## QUESTIONS
(1) In the despatch below, on what date did the Minister make informal representations to Dr. Costinescu?
(2) Translate this sentence from the despatch below into Spanish: "The matter rested thus for approximately a month."
(3) Summarize the despatch below in two sentences.

871.542 Universal Oil Products Co./4

The Minister in Rumania (Harrison) to the Secretary of State

No. 56

Sir: With reference to my despatch No. 40 of January 3, 1936, File No. 340/854)4 I have the honor to submit a supplementary report with regard to further action which the Legation has taken to protect the interests in Rumania of the Universal Oil Products Company of Chicago, Illinois, owners and licensors of the Dubbs petroleum cracking process.

It may be well to recall that, according to information presented by the local representative and the attorney of the Universal Oil Products Company, Messrs. Edeleanu and Roman, the four basic Rumanian patents controlling the Dubbs process appeared to be in imminent danger of arbitrary cancelation by the Ministry of Industry and Commerce as a result of the initiative of certain adversaries of the American concern which had been legally found to be infringing the Dubbs process methods in their Rumanian refineries; and that, under the circumstances, I ventured, on December 20, 1935, to make informal representations to Dr. Costinescu, the Minister of Industry and Commerce, which seemed to have the desired effect of blocking any immediate and precipitate action to annul the patents in question.

The matter rested thus for approximately a month.

## INPUT DATA
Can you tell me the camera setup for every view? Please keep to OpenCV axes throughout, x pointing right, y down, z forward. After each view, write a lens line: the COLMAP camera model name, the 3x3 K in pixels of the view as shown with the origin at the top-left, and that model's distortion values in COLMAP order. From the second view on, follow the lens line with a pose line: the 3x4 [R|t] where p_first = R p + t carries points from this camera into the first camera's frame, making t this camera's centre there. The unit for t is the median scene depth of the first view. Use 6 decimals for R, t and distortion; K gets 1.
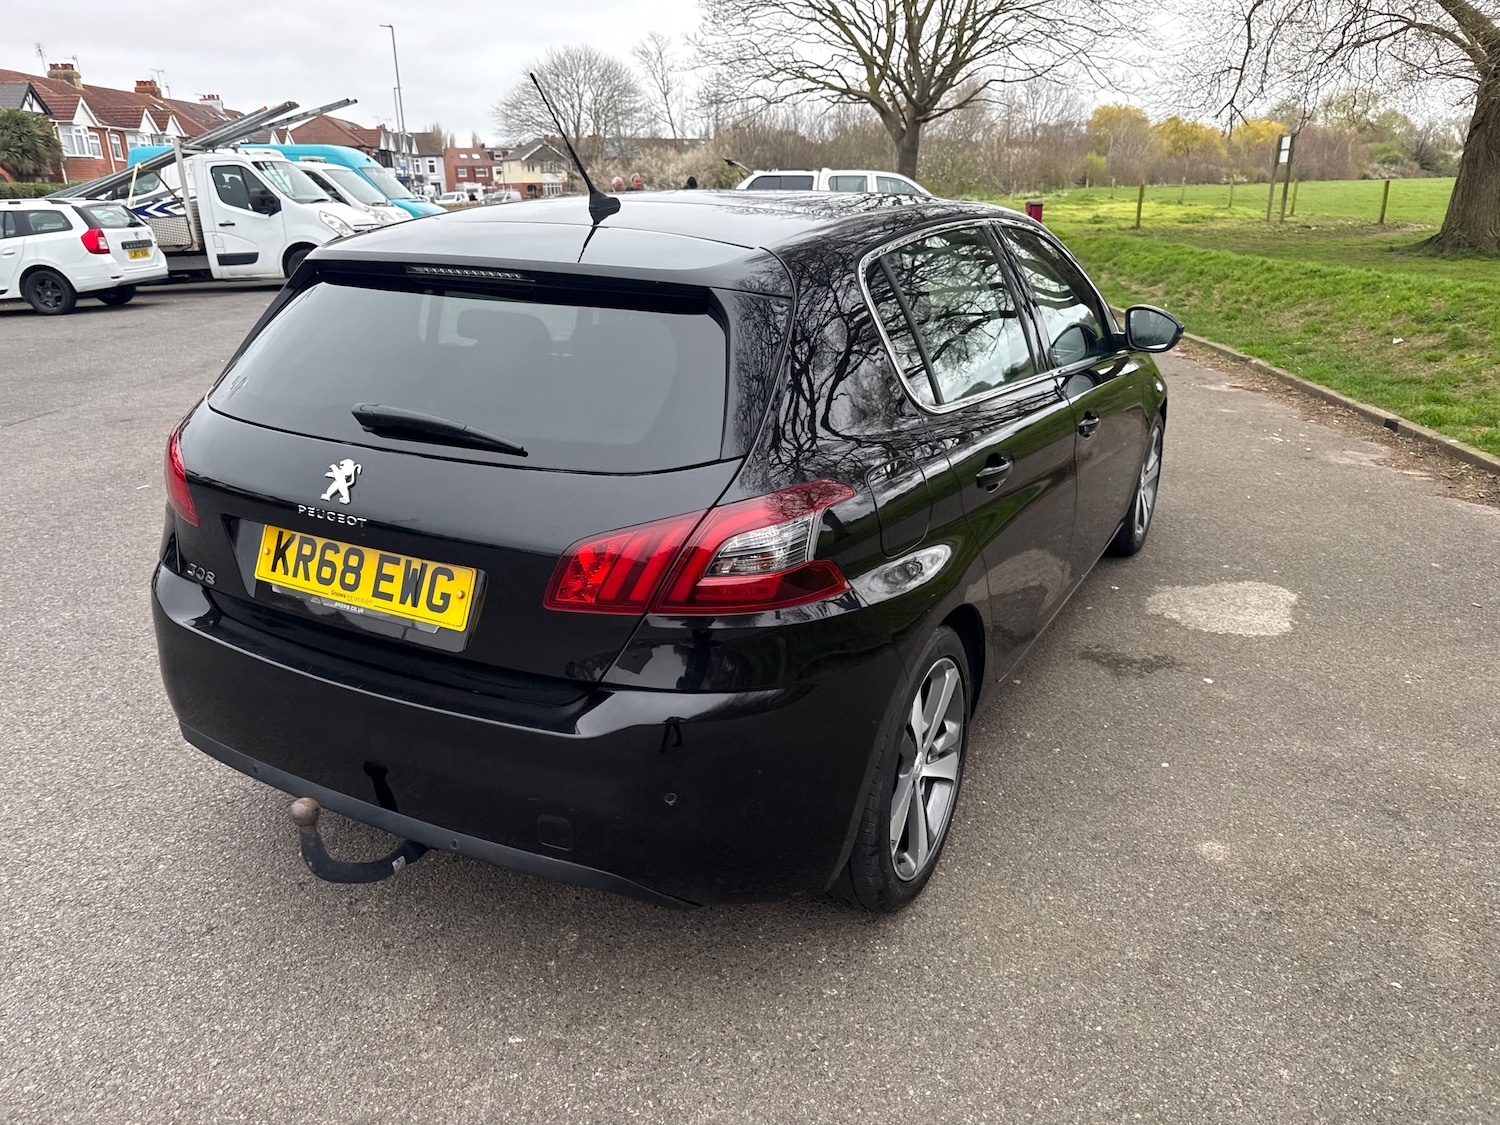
lens RADIAL K [[1060.4, 0, 756.5], [0, 1060.4, 572.0], [0, 0, 1]] dist [0.018495, -0.022937]
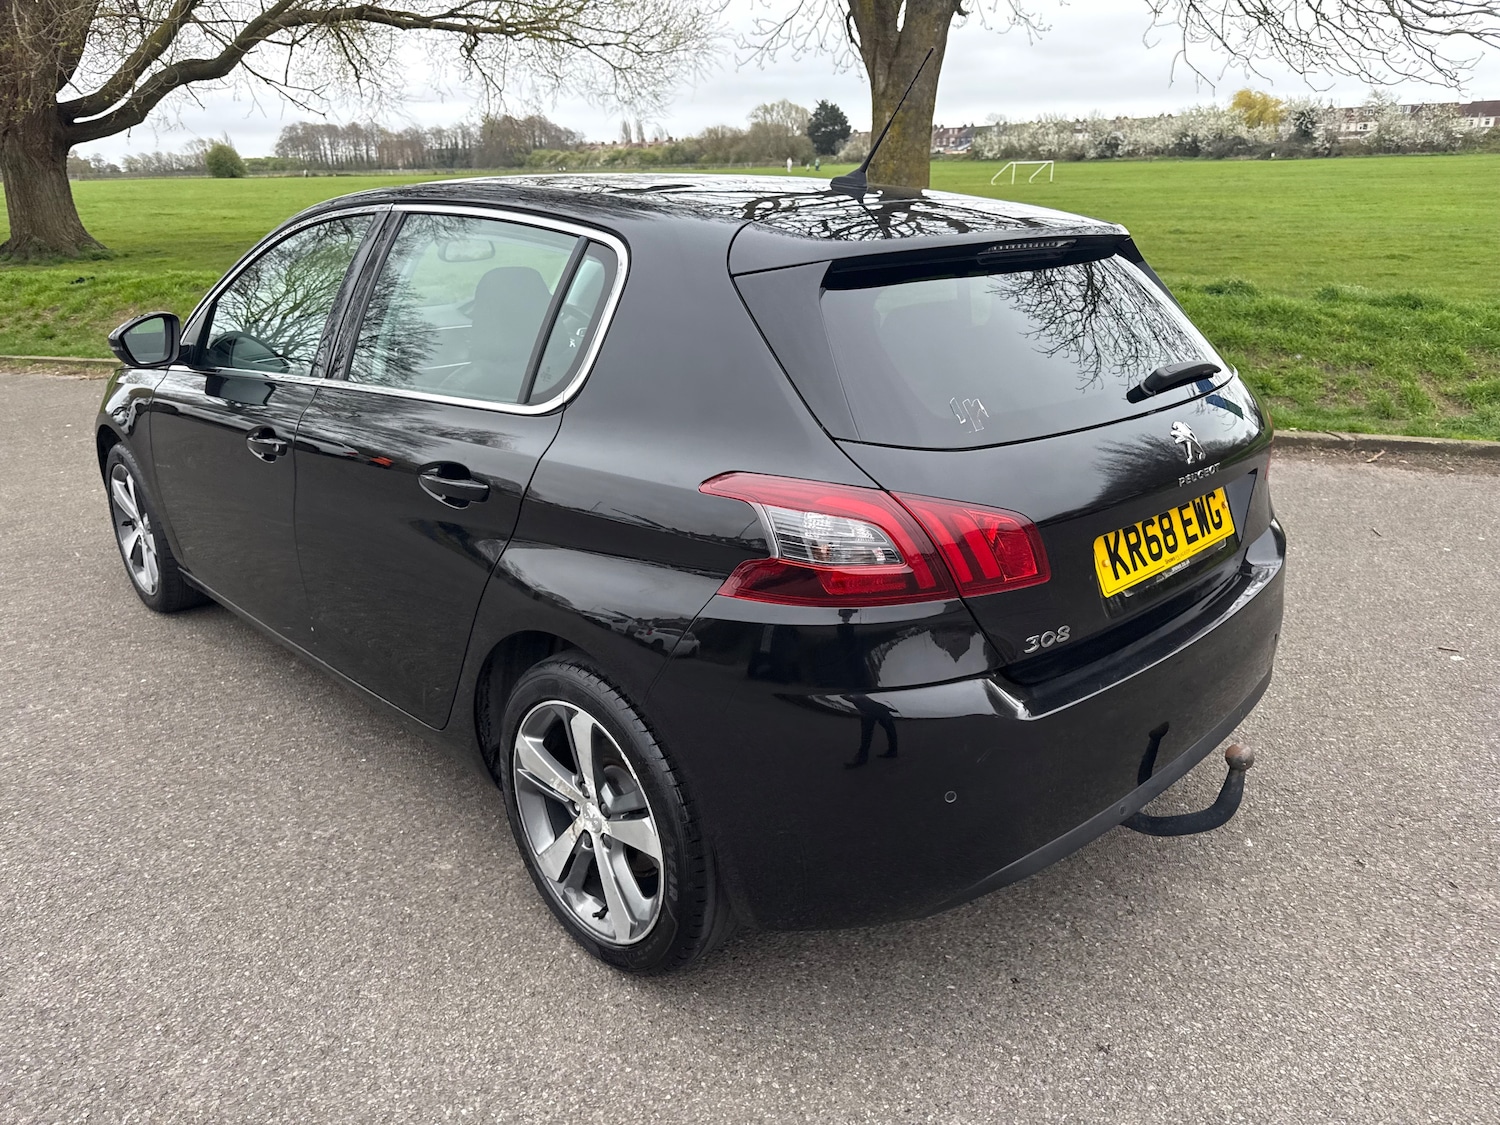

## SOLUTIONS
(1) December 20, 1935.

(2) El asunto quedó así durante aproximadamente un mes.

(3) The Minister in Rumania reports to the Secretary of State on further action the Legation has taken to protect the Rumanian interests of the Universal Oil Products Company of Chicago, owners and licensors of the Dubbs petroleum cracking process. The company's representatives had warned that its four basic Rumanian patents were in danger of arbitrary cancelation by the Ministry of Industry and Commerce, so on December 20, 1935, he made informal representations to the Minister, Dr. Costinescu, which seemed to block any immediate action, and the matter then rested for about a month.